Legal consequences of force majeure/unforeseen circumstances

Finally, it is important to remember that contractual obligations do not generally cease unilaterally due to force majeure. If the supplier cannot deliver (or would be justified in not doing so), the customer’s payment obligation will also fall away. Force majeure must be seen, rather, as a form of cancellation or termination right, without liability for damages for the party who is able to rely upon it.

We would always advise our clients to take specific advice on any extraordinary circumstances that might prevent contractual performance, and now particularly those relating to the coronavirus, before seeking to rely upon a force majeure clause, or otherwise seeking to avoid or vary obligations to perform under general legal principles. The same applies for customers whose suppliers seek to avoid their obligations in this way.

The current situation

We stand in the midst a social crisis, and it is natural to worry, both for your own well-being as well as that of others, and for the economy and society at large.

At Törngren Magnell, we feel a great sense of responsibility for the services and the legal advice we provide, especially in times of crisis. We remain available through all of our regular channels of communication and our office is open for business, even as our associates and counsel are working remotely (in accordance with the recommendations of the Swedish Public Health Agency, in order to help minimize the spread of the coronavirus).

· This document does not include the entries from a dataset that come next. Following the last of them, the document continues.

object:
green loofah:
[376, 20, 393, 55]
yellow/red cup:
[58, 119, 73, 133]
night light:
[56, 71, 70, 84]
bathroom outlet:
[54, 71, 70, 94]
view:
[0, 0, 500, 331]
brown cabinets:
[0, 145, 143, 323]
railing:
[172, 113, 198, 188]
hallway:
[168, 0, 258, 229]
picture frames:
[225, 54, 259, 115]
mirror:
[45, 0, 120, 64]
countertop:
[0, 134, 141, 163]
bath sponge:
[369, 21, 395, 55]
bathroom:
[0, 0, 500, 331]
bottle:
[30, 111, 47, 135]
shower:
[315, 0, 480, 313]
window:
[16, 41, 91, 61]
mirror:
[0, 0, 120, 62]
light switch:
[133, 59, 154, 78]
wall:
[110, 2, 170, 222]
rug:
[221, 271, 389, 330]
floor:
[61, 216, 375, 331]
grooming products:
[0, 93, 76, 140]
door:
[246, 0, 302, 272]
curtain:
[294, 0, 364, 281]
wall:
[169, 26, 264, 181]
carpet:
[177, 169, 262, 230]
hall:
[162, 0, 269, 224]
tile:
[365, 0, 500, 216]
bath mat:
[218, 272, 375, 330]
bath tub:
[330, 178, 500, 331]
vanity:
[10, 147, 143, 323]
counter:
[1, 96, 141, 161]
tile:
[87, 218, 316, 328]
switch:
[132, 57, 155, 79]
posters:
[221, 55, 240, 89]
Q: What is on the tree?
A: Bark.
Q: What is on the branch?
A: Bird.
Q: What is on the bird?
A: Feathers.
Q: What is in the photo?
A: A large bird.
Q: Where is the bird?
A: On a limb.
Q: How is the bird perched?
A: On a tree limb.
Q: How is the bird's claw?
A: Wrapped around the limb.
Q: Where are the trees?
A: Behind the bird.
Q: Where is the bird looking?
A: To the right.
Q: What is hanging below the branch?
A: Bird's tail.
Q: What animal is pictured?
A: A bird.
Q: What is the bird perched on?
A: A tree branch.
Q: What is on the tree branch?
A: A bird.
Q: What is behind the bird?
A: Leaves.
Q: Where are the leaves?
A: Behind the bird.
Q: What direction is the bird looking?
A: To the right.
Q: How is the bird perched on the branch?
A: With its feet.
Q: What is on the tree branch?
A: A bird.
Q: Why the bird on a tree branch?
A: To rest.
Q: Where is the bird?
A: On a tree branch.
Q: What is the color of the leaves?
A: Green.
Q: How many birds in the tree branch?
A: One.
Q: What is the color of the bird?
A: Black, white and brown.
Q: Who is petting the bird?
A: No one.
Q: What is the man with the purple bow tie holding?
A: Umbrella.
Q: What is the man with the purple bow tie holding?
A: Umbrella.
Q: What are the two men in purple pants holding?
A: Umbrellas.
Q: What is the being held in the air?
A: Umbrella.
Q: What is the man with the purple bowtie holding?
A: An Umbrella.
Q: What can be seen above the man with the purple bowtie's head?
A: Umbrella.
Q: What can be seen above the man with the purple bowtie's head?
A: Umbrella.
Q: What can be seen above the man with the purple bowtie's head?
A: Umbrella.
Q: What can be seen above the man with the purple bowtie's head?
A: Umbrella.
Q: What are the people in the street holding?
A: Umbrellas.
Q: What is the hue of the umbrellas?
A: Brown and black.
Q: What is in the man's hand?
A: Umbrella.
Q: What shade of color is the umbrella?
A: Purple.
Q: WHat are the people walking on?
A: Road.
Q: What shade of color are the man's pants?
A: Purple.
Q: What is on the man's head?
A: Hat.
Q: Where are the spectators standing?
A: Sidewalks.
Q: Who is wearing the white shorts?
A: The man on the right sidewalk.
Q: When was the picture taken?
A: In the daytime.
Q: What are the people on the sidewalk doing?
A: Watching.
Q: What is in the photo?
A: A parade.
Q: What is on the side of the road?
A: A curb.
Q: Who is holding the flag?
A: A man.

If you are in the process of negotiating agreements containing force majeure-clauses, you should pay particular attention to the fact that the parties’ knowledge of the current situation is likely to affect the applicability of the clause. This is especially important when using boilerplate-clauses. For this reason, we would recommend developing a customized clause stipulating specific risk allocation in relation to coronavirus implications.

Törngren Magnell can respond quickly and sensitively to provide legal advice on the implications and enforceability of any existing commercial agreements in the face of the unprecedented legal and commercial situation in Sweden. We can help you renegotiate current agreements or draft new ones and help manage disputes as they may arise.

Kristoffer Stråth, Managing Partner


For the avoidance of doubt, please note that this overview concerns contracts governed under Swedish law. Any views and opinions provided are of a general nature and cannot be taken as legal advice in relation to any particular circumstances. Relevant contractual clauses, factual circumstances and governing judicial principles are given by way of example only, and explicit grounds would be required for them to be applicable in each case.